> Problem to solve: Copying exactly, give the lines in the material below from the one with "## Bootstrapping is Hard" to the one with "## Doubt Comes In", ends included, and nothing besides.
BEGIN
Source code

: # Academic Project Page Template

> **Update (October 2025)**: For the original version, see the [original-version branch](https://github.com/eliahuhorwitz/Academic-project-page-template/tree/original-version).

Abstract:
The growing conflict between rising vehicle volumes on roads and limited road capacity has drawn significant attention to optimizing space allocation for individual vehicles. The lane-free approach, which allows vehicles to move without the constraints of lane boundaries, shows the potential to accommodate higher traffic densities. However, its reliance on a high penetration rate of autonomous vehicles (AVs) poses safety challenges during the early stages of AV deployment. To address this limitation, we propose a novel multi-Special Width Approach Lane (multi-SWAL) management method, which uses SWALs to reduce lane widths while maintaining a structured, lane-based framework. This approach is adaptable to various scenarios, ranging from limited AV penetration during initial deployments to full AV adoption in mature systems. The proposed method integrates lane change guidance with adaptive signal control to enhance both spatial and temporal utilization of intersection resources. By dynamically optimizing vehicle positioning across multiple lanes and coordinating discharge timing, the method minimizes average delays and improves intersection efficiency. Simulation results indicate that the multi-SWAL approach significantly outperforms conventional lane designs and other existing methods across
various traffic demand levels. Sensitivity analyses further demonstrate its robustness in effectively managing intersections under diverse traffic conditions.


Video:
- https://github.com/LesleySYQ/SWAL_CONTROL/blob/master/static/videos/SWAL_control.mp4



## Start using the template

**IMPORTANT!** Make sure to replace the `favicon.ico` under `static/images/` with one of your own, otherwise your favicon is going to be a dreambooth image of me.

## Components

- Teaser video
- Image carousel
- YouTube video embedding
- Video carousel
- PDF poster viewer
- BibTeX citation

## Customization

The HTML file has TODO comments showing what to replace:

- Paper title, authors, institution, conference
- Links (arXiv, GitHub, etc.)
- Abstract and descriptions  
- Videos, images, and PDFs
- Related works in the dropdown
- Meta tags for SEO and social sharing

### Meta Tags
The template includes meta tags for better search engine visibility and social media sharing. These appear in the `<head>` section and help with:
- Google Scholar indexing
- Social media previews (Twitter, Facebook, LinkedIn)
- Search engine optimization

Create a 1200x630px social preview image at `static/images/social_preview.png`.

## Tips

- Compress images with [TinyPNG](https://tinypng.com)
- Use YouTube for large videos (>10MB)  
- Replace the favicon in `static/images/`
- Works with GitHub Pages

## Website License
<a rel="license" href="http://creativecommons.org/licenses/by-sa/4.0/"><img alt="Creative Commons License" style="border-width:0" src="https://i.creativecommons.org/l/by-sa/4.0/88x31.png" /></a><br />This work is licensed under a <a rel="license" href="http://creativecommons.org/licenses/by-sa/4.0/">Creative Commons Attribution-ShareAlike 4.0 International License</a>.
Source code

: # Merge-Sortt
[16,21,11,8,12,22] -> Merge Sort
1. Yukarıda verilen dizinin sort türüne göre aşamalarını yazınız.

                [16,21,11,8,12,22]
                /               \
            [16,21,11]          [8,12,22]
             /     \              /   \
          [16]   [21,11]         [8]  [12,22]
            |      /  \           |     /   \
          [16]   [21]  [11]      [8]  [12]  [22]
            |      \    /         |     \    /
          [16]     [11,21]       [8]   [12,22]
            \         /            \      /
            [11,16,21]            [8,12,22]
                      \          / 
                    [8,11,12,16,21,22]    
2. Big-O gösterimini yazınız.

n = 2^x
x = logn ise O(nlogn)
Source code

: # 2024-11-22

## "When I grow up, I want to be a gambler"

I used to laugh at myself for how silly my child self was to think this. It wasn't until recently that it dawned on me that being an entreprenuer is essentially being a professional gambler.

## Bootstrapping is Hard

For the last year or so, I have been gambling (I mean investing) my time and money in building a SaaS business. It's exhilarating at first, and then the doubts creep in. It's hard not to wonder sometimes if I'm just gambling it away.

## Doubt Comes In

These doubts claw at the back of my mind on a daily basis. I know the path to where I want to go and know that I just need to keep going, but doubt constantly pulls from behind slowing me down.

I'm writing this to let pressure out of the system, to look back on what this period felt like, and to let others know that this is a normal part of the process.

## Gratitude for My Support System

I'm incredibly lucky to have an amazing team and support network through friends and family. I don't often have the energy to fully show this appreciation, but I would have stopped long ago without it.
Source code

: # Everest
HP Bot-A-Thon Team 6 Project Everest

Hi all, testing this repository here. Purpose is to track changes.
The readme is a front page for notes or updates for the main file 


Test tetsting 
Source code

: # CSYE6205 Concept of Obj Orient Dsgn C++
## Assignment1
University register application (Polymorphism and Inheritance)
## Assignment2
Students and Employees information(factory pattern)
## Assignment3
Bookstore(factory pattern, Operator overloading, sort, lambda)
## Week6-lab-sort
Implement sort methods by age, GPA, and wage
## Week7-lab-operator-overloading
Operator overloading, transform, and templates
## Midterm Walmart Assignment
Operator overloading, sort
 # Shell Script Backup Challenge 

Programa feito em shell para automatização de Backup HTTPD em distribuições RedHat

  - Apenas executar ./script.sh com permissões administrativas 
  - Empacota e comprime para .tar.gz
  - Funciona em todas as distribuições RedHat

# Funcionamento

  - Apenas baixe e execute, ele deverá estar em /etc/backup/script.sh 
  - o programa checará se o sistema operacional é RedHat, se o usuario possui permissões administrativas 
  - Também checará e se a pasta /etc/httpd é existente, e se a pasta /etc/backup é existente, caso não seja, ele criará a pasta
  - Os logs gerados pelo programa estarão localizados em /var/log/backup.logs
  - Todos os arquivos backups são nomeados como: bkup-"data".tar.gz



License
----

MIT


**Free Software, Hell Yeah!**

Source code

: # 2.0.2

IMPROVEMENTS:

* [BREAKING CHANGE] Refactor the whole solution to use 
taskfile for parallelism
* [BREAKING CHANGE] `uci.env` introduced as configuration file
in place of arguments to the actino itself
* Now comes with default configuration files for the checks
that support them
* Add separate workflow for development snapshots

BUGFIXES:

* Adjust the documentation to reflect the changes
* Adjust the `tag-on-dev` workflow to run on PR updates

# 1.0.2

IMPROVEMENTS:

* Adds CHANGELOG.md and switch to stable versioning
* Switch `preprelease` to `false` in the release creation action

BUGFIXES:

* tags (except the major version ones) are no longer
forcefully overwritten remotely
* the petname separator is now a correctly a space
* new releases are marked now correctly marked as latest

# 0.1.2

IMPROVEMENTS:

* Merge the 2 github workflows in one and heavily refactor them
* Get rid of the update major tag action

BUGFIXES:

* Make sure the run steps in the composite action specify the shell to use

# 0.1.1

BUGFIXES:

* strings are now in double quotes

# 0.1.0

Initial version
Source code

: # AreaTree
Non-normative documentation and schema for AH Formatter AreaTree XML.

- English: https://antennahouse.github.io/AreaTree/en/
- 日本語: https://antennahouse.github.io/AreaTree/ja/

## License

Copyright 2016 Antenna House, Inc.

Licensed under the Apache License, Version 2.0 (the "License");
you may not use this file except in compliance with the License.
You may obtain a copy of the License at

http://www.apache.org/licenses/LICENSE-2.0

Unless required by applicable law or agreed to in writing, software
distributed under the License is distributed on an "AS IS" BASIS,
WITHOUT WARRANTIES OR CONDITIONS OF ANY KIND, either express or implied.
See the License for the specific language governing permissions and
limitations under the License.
END
> Written answer:
## Bootstrapping is Hard

For the last year or so, I have been gambling (I mean investing) my time and money in building a SaaS business. It's exhilarating at first, and then the doubts creep in. It's hard not to wonder sometimes if I'm just gambling it away.

## Doubt Comes In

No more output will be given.